[Records drawn from a dataset]
-------

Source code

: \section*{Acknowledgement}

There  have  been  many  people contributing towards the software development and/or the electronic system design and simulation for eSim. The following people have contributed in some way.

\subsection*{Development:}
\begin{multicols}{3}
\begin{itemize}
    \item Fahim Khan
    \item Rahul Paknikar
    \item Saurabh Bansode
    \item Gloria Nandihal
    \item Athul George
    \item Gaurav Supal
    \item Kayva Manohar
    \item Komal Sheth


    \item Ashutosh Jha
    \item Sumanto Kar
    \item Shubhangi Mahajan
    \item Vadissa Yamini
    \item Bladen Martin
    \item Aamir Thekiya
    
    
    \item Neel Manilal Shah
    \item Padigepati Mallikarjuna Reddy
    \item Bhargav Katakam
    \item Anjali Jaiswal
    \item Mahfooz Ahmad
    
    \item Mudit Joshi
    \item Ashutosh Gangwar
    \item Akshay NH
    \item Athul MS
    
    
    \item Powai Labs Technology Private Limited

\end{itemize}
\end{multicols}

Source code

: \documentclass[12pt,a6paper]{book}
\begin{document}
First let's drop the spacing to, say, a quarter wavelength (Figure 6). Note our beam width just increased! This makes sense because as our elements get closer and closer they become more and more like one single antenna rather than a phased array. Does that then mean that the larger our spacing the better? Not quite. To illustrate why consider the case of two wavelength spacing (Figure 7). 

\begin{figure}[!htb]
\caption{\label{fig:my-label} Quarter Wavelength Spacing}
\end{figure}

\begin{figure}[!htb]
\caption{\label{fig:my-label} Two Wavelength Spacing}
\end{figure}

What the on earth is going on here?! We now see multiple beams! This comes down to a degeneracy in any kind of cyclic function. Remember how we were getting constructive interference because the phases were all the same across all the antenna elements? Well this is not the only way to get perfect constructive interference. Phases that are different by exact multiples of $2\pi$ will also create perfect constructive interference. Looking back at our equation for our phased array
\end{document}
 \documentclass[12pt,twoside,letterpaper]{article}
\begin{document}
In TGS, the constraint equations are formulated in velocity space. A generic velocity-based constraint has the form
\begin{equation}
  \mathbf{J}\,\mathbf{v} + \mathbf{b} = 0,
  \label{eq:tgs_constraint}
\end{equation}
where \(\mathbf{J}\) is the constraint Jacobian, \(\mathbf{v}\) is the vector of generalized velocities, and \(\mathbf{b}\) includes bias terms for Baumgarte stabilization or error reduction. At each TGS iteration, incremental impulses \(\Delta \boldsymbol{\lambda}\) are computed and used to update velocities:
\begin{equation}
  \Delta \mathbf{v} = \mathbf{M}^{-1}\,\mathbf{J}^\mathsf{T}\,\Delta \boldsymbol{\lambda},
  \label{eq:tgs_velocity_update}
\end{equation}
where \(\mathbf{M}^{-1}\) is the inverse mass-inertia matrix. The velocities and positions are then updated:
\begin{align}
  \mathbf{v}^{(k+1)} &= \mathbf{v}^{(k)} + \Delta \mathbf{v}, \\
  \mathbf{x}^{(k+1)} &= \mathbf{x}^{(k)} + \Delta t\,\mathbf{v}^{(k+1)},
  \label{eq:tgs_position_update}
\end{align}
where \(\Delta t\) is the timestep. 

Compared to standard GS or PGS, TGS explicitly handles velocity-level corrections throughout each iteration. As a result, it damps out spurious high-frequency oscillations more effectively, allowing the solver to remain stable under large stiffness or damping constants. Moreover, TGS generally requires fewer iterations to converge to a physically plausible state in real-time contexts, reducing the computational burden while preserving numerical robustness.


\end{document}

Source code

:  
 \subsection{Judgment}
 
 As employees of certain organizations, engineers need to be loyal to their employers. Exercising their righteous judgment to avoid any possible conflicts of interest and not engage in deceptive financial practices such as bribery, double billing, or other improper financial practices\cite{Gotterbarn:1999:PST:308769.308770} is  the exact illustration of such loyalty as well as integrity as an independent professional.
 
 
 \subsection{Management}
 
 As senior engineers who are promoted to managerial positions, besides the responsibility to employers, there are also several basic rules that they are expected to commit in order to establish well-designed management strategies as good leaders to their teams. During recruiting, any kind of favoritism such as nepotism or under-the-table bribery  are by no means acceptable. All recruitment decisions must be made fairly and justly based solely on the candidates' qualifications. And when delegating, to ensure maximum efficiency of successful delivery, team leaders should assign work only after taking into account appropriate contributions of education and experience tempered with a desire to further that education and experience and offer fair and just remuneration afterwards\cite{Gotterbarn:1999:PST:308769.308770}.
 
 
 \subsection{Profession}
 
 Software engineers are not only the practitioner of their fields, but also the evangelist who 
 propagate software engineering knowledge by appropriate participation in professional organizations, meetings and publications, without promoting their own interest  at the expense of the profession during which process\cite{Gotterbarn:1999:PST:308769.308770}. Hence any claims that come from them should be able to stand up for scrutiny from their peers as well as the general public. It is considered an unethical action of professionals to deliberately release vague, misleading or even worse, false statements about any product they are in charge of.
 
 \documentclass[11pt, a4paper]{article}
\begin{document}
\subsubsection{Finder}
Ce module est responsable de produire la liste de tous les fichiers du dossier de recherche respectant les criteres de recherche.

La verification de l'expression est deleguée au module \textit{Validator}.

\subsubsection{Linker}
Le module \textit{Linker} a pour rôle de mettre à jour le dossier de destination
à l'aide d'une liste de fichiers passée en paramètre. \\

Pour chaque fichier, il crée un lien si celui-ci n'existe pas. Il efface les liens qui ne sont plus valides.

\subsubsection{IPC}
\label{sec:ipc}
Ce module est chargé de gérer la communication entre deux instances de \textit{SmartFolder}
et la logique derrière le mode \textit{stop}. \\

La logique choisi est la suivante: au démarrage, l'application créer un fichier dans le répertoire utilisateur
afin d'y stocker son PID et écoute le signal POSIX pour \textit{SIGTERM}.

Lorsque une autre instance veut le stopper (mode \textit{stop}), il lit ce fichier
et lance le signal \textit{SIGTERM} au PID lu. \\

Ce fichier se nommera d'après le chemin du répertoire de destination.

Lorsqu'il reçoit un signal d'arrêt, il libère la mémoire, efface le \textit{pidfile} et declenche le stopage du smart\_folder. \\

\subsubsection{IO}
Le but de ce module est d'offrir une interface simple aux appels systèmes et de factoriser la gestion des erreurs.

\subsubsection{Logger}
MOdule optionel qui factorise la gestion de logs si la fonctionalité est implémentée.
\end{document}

-------

> Exercise:
The data above should be output exactly, with each line intact.

> Solution below:
Source code

: \section*{Acknowledgement}

There  have  been  many  people contributing towards the software development and/or the electronic system design and simulation for eSim. The following people have contributed in some way.

\subsection*{Development:}
\begin{multicols}{3}
\begin{itemize}
    \item Fahim Khan
    \item Rahul Paknikar
    \item Saurabh Bansode
    \item Gloria Nandihal
    \item Athul George
    \item Gaurav Supal
    \item Kayva Manohar
    \item Komal Sheth


    \item Ashutosh Jha
    \item Sumanto Kar
    \item Shubhangi Mahajan
    \item Vadissa Yamini
    \item Bladen Martin
    \item Aamir Thekiya
    
    
    \item Neel Manilal Shah
    \item Padigepati Mallikarjuna Reddy
    \item Bhargav Katakam
    \item Anjali Jaiswal
    \item Mahfooz Ahmad
    
    \item Mudit Joshi
    \item Ashutosh Gangwar
    \item Akshay NH
    \item Athul MS
    
    
    \item Powai Labs Technology Private Limited

\end{itemize}
\end{multicols}

Source code

: \documentclass[12pt,a6paper]{book}
\begin{document}
First let's drop the spacing to, say, a quarter wavelength (Figure 6). Note our beam width just increased! This makes sense because as our elements get closer and closer they become more and more like one single antenna rather than a phased array. Does that then mean that the larger our spacing the better? Not quite. To illustrate why consider the case of two wavelength spacing (Figure 7). 

\begin{figure}[!htb]
\caption{\label{fig:my-label} Quarter Wavelength Spacing}
\end{figure}

\begin{figure}[!htb]
\caption{\label{fig:my-label} Two Wavelength Spacing}
\end{figure}

What the on earth is going on here?! We now see multiple beams! This comes down to a degeneracy in any kind of cyclic function. Remember how we were getting constructive interference because the phases were all the same across all the antenna elements? Well this is not the only way to get perfect constructive interference. Phases that are different by exact multiples of $2\pi$ will also create perfect constructive interference. Looking back at our equation for our phased array
\end{document}
 \documentclass[12pt,twoside,letterpaper]{article}
\begin{document}
In TGS, the constraint equations are formulated in velocity space. A generic velocity-based constraint has the form
\begin{equation}
  \mathbf{J}\,\mathbf{v} + \mathbf{b} = 0,
  \label{eq:tgs_constraint}
\end{equation}
where \(\mathbf{J}\) is the constraint Jacobian, \(\mathbf{v}\) is the vector of generalized velocities, and \(\mathbf{b}\) includes bias terms for Baumgarte stabilization or error reduction. At each TGS iteration, incremental impulses \(\Delta \boldsymbol{\lambda}\) are computed and used to update velocities:
\begin{equation}
  \Delta \mathbf{v} = \mathbf{M}^{-1}\,\mathbf{J}^\mathsf{T}\,\Delta \boldsymbol{\lambda},
  \label{eq:tgs_velocity_update}
\end{equation}
where \(\mathbf{M}^{-1}\) is the inverse mass-inertia matrix. The velocities and positions are then updated:
\begin{align}
  \mathbf{v}^{(k+1)} &= \mathbf{v}^{(k)} + \Delta \mathbf{v}, \\
  \mathbf{x}^{(k+1)} &= \mathbf{x}^{(k)} + \Delta t\,\mathbf{v}^{(k+1)},
  \label{eq:tgs_position_update}
\end{align}
where \(\Delta t\) is the timestep. 

Compared to standard GS or PGS, TGS explicitly handles velocity-level corrections throughout each iteration. As a result, it damps out spurious high-frequency oscillations more effectively, allowing the solver to remain stable under large stiffness or damping constants. Moreover, TGS generally requires fewer iterations to converge to a physically plausible state in real-time contexts, reducing the computational burden while preserving numerical robustness.


\end{document}

Source code

:  
 \subsection{Judgment}
 
 As employees of certain organizations, engineers need to be loyal to their employers. Exercising their righteous judgment to avoid any possible conflicts of interest and not engage in deceptive financial practices such as bribery, double billing, or other improper financial practices\cite{Gotterbarn:1999:PST:308769.308770} is  the exact illustration of such loyalty as well as integrity as an independent professional.
 
 
 \subsection{Management}
 
 As senior engineers who are promoted to managerial positions, besides the responsibility to employers, there are also several basic rules that they are expected to commit in order to establish well-designed management strategies as good leaders to their teams. During recruiting, any kind of favoritism such as nepotism or under-the-table bribery  are by no means acceptable. All recruitment decisions must be made fairly and justly based solely on the candidates' qualifications. And when delegating, to ensure maximum efficiency of successful delivery, team leaders should assign work only after taking into account appropriate contributions of education and experience tempered with a desire to further that education and experience and offer fair and just remuneration afterwards\cite{Gotterbarn:1999:PST:308769.308770}.
 
 
 \subsection{Profession}
 
 Software engineers are not only the practitioner of their fields, but also the evangelist who 
 propagate software engineering knowledge by appropriate participation in professional organizations, meetings and publications, without promoting their own interest  at the expense of the profession during which process\cite{Gotterbarn:1999:PST:308769.308770}. Hence any claims that come from them should be able to stand up for scrutiny from their peers as well as the general public. It is considered an unethical action of professionals to deliberately release vague, misleading or even worse, false statements about any product they are in charge of.
 
 \documentclass[11pt, a4paper]{article}
\begin{document}
\subsubsection{Finder}
Ce module est responsable de produire la liste de tous les fichiers du dossier de recherche respectant les criteres de recherche.

La verification de l'expression est deleguée au module \textit{Validator}.

\subsubsection{Linker}
Le module \textit{Linker} a pour rôle de mettre à jour le dossier de destination
à l'aide d'une liste de fichiers passée en paramètre. \\

Pour chaque fichier, il crée un lien si celui-ci n'existe pas. Il efface les liens qui ne sont plus valides.

\subsubsection{IPC}
\label{sec:ipc}
Ce module est chargé de gérer la communication entre deux instances de \textit{SmartFolder}
et la logique derrière le mode \textit{stop}. \\

La logique choisi est la suivante: au démarrage, l'application créer un fichier dans le répertoire utilisateur
afin d'y stocker son PID et écoute le signal POSIX pour \textit{SIGTERM}.

Lorsque une autre instance veut le stopper (mode \textit{stop}), il lit ce fichier
et lance le signal \textit{SIGTERM} au PID lu. \\

Ce fichier se nommera d'après le chemin du répertoire de destination.

Lorsqu'il reçoit un signal d'arrêt, il libère la mémoire, efface le \textit{pidfile} et declenche le stopage du smart\_folder. \\

\subsubsection{IO}
Le but de ce module est d'offrir une interface simple aux appels systèmes et de factoriser la gestion des erreurs.

\subsubsection{Logger}
MOdule optionel qui factorise la gestion de logs si la fonctionalité est implémentée.
\end{document}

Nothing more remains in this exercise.